A polêmica teve início quando vereadores blumenauenses resolveram se pronunciar contra a realização do Festival de Cinema e do Ciclo de Palestras da escola Elza Pacheco, que prometia discutir a diversidade. Junte-se a um determinado número de conservadores as palavras "diversidade" e "gênero" e pronto, tem-se uma discussão acalorada. Com o voto contrário de apenas três vereadores, o Legislativo blumenauense aprovou uma moção de repúdio contra o evento da escola.
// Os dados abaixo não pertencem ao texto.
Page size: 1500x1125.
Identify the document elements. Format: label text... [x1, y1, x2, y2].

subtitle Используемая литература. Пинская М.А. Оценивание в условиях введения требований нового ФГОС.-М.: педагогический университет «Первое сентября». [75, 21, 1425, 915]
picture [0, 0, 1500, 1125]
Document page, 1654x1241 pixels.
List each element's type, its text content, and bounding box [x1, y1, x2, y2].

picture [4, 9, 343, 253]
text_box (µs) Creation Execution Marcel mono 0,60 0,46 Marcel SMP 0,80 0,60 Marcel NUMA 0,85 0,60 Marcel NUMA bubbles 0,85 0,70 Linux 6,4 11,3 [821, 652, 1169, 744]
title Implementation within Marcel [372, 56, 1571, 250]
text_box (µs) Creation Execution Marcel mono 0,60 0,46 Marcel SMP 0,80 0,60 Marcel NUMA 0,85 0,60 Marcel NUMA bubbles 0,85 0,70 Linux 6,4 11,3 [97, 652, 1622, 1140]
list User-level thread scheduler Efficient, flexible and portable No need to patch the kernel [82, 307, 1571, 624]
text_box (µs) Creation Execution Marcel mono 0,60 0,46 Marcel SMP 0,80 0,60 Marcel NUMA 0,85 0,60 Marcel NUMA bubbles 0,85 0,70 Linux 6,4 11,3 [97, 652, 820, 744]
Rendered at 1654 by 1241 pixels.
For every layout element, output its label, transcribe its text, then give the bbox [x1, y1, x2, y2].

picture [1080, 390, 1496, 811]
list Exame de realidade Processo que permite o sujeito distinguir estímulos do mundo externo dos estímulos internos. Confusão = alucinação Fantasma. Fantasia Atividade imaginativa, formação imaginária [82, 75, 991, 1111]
A favor da Elza Pacheco, Furb e Sinte vieram a público defender o festival, posição criticada por inúmeros "defensores da família".

 

Corajosamente, a diretora do educandário, Tânia Elaine Wuaden, prometeu não dar um passo atrás sequer e confirmou a realização do evento. Em entrevista ao jornal Diário Catarinense, Tânia afirmou que o tema "diversidade" já é discutido na escola desde o início do ano. "A gente não está fugindo do tema que está previsto na proposta curricular do estado, ela incentiva que isso (discussão sobre diversidade) faça parte do ambiente escolar. A pessoa que abriu a discussão não conhece uma escola de ensino médio", teria afirmado a diretora, segundo o jornal.

 

Como miséria pouca é bobagem, a posição final sobre a polêmica caiu sob as mãos pesadas do estado. A Agência de Desenvolvimento Regional de Blumenau anunciou que ouvirá todas as partes e tomará uma decisão sobre o tema.

 

Diante da maior onda de conservadorismo desde a redemocratização do país, tanto Câmara quanto estado parecem conhecer melhor que ninguém o que é bom ou não para o cidadão. Engraçado, pois a mesma Câmara que prega os valores da família não se pronuncia contra a onda de feminicídio que vem ocorrendo na região. Tão pouco o estado, que sabe como ninguém o que é melhor para seus alunos, reconhece suas faltas quando submete duas escolas - coincidentemente a mesma Elza Pacheco e a Victor Hering - a dividirem o mesmo espaço em uma clara demonstração de desrespeito àquele que jura proteger: o aluno.

 

Grande parte do eleitorado brasileiro continua votando errado porque, ao que parece, não busca alguém que o represente, mas sim quem assuma suas responsabilidades. Alguém que estabeleça em seu nome o que é certo e o que é errado. O melhor censor que o brasileiro pode ter é ele mesmo. Não gosta de um determinado programa de TV? Mude o canal. Não concorda com o tema de uma exposição? Não vá. Acha que o assunto de uma determinada palestra é ofensivo? Não participe. Cada um tem o direito de decidir o que quer para si. E só para si. Nunca pelo outro.

 

E, ironicamente, a palavra que causa ojeriza à maioria na Câmara e que gerou toda a polêmica nem mesmo é o tema central da discussão a que o evento da escola Elza Pacheco se propõe. Discute-se diversidade porque busca-se o que mais falta hoje ao brasileiro: tolerância.